OpenUI Lang Benchmark

Measures token efficiency and estimated generation latency of OpenUI Lang vs three structured streaming formats across seven real-world UI scenarios:

  • YAML
  • Vercel JSON-Render (RFC 6902 patch stream)
  • Thesys C1 JSON (normalized component tree)

Formats

Format Description
OpenUI Lang Line-oriented DSL generated directly by the LLM
YAML YAML root / elements spec payload
Vercel JSON-Render JSONL stream of JSON Patch (RFC 6902) operations
Thesys C1 JSON Normalized component tree JSON (component + props)
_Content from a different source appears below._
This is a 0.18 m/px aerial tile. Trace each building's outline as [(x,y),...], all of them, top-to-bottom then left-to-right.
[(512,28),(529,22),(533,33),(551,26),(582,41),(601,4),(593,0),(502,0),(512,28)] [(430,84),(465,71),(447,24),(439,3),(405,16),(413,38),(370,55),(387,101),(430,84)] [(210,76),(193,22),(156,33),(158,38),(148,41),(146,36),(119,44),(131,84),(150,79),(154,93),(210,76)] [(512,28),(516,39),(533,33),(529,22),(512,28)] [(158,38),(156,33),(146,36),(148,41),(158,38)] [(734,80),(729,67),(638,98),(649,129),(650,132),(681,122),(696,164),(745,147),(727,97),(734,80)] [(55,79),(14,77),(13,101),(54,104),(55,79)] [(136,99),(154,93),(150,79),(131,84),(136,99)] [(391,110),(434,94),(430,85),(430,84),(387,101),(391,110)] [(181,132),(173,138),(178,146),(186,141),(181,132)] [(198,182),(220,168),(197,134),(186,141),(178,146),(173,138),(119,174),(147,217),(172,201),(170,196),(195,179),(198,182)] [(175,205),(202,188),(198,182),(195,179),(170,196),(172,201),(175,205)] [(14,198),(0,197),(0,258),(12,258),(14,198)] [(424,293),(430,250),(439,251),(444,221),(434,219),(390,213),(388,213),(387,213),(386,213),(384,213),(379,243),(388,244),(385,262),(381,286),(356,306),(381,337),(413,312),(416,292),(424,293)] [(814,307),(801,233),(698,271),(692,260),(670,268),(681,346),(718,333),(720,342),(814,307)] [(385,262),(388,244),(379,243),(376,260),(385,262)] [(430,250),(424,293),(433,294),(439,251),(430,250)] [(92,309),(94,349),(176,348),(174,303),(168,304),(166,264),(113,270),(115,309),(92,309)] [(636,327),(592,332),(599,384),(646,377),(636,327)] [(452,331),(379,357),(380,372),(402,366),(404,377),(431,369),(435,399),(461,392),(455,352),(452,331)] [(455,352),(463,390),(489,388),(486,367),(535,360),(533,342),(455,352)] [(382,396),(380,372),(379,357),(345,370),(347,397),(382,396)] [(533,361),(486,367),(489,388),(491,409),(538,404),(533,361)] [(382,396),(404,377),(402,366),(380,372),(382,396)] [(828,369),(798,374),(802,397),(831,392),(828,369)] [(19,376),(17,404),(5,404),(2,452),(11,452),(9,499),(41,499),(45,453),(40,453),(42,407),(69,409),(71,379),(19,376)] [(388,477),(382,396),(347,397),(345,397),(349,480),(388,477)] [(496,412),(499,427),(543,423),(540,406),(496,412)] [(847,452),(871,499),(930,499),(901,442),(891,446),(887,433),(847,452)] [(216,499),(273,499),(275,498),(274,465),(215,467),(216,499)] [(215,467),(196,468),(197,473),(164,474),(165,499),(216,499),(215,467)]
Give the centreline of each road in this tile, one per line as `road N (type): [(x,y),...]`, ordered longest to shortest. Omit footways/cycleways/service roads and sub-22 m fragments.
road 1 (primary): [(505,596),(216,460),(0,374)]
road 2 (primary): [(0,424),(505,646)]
All four formats encode exactly the same UI. The LLM always generates OpenUI Lang, then the parsed AST is projected into the other three formats.

Methodology

  1. Use a fixed set of seven prompts in generate-samples.ts (simple-table, chart-with-data, contact-form, dashboard, pricing-page, settings-panel, e-commerce-product).
  2. Generate OpenUI Lang once per prompt with gpt-5.2 at temperature: 0 using streaming completions.
  3. Parse the OpenUI Lang output with createParser(schema) so positional arguments map to named props via schema.json.
  4. Convert the same parsed AST into:
    • *.c1.json: Thesys C1 format via thesys-c1-converter.ts.
    • *.vercel.jsonl: json-render RFC 6902 patches via vercel-jsonl-converter.ts.
    • *.yaml: json-render YAML spec payload via yaml-converter.ts.
  5. Count tokens from all saved artifacts in samples/ using tiktoken with encoding_for_model("gpt-5").
  6. Report token counts and estimated decode latency at a fixed 60 tokens/second.

Results

Measured with tiktoken (gpt-5 model encoder). Generated by GPT-5.2 at temperature 0.
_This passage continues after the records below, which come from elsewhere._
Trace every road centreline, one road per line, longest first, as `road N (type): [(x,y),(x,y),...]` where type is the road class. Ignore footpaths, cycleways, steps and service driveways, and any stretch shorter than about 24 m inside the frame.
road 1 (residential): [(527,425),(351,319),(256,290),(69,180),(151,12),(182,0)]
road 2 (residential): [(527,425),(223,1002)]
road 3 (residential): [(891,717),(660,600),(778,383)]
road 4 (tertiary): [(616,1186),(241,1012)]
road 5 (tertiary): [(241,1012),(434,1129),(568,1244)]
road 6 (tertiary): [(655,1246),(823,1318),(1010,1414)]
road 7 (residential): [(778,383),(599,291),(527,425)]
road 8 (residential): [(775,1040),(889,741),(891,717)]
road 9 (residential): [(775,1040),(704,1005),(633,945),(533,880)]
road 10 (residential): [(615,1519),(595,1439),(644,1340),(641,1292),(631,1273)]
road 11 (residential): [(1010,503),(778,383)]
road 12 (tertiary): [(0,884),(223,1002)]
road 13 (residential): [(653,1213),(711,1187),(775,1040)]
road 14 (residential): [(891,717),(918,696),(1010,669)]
Scenario YAML Vercel JSON-Render Thesys C1 JSON OpenUI Lang vs YAML vs Vercel vs C1
simple-table 316 340 357 148 -53.2% -56.5% -58.5%
chart-with-data 464 520 516 231 -50.2% -55.6% -55.2%
contact-form 762 893 849 294 -61.4% -67.1% -65.4%
dashboard 2128 2247 2261 1226 -42.4% -45.4% -45.8%
pricing-page 2230 2487 2379 1195 -46.4% -52.0% -49.8%
settings-panel 1077 1244 1205 540 -49.9% -56.6% -55.2%
e-commerce-product 2145 2449 2381 1166 -45.6% -52.4% -51.0%
TOTAL 9122 10180 9948 4800 -47.4% -52.8% -51.7%

Running

Prerequisites

Export OPENAI_API_KEY in your shell:

export OPENAI_API_KEY=sk-...

1. Generate samples (calls OpenAI)

pnpm generate

This calls OpenAI once per scenario, saves the raw .oui output, then converts it to .c1.json, .vercel.jsonl, and .yaml. All files land in samples/. A metrics.json with TTFT and TPS from the API response is also written.
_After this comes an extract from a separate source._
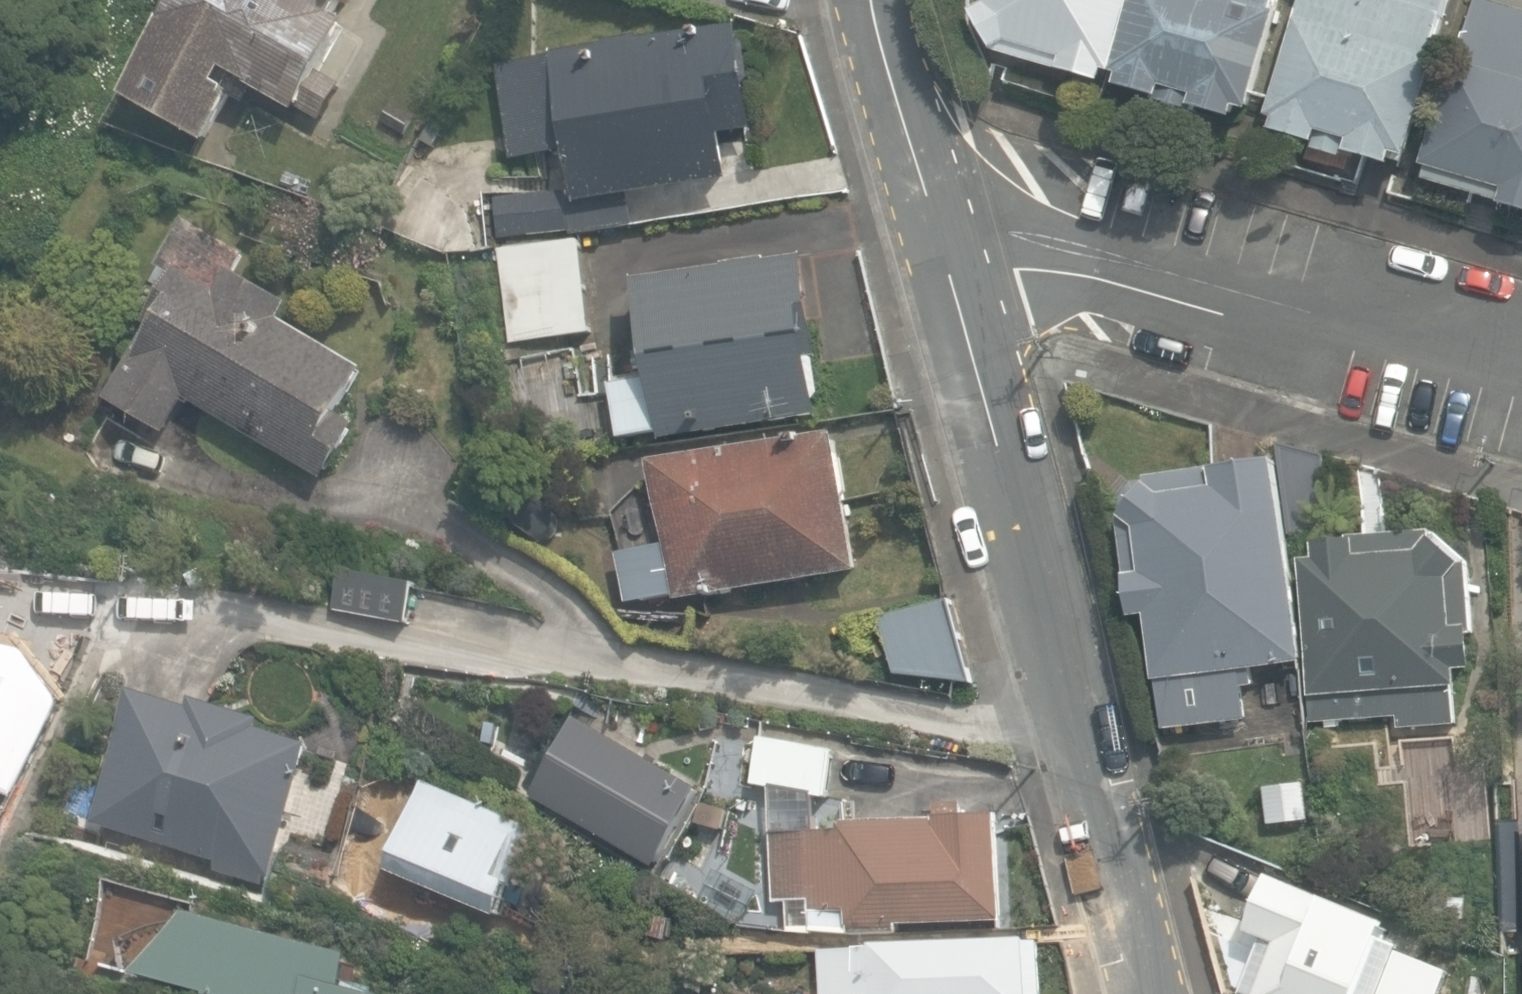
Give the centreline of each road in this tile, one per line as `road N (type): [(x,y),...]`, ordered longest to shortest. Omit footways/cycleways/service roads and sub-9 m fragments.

2. Run the benchmark report (offline)

pnpm bench

Reads the files in samples/, counts tokens with tiktoken, and prints token and latency tables.

File Layout

benchmarks/
├── generate-samples.ts        # Calls OpenAI, converts AST to all four formats
├── run-benchmark.ts           # Reads samples/, prints token/latency tables
├── thesys-c1-converter.ts     # AST -> normalized Thesys C1 JSON converter
├── vercel-spec-converter.ts   # AST -> shared json-render spec projection
├── vercel-jsonl-converter.ts  # Shared spec -> RFC 6902 JSONL converter
├── yaml-converter.ts          # Shared spec -> YAML document converter
├── schema.json                # JSON Schema for the default component library
├── system-prompt.txt          # System prompt sent to the LLM
├── package.json
├── pnpm-lock.yaml
└── samples/
    ├── <scenario>.oui
    ├── <scenario>.c1.json
    ├── <scenario>.vercel.jsonl
    ├── <scenario>.yaml
    └── metrics.json

Updating the Schema

schema.json and system-prompt.txt are generated by library.toJSONSchema() and library.prompt() in @openuidev/react-ui. If you add or change components, regenerate them:

import { openuiLibrary } from "@openuidev/react-ui";
import { writeFileSync } from "fs";

writeFileSync("schema.json", JSON.stringify(openuiLibrary.toJSONSchema(), null, 2));
writeFileSync("system-prompt.txt", openuiLibrary.prompt());

The parser (createParser) reads component definitions from the $defs section of this file to map positional arguments to named props.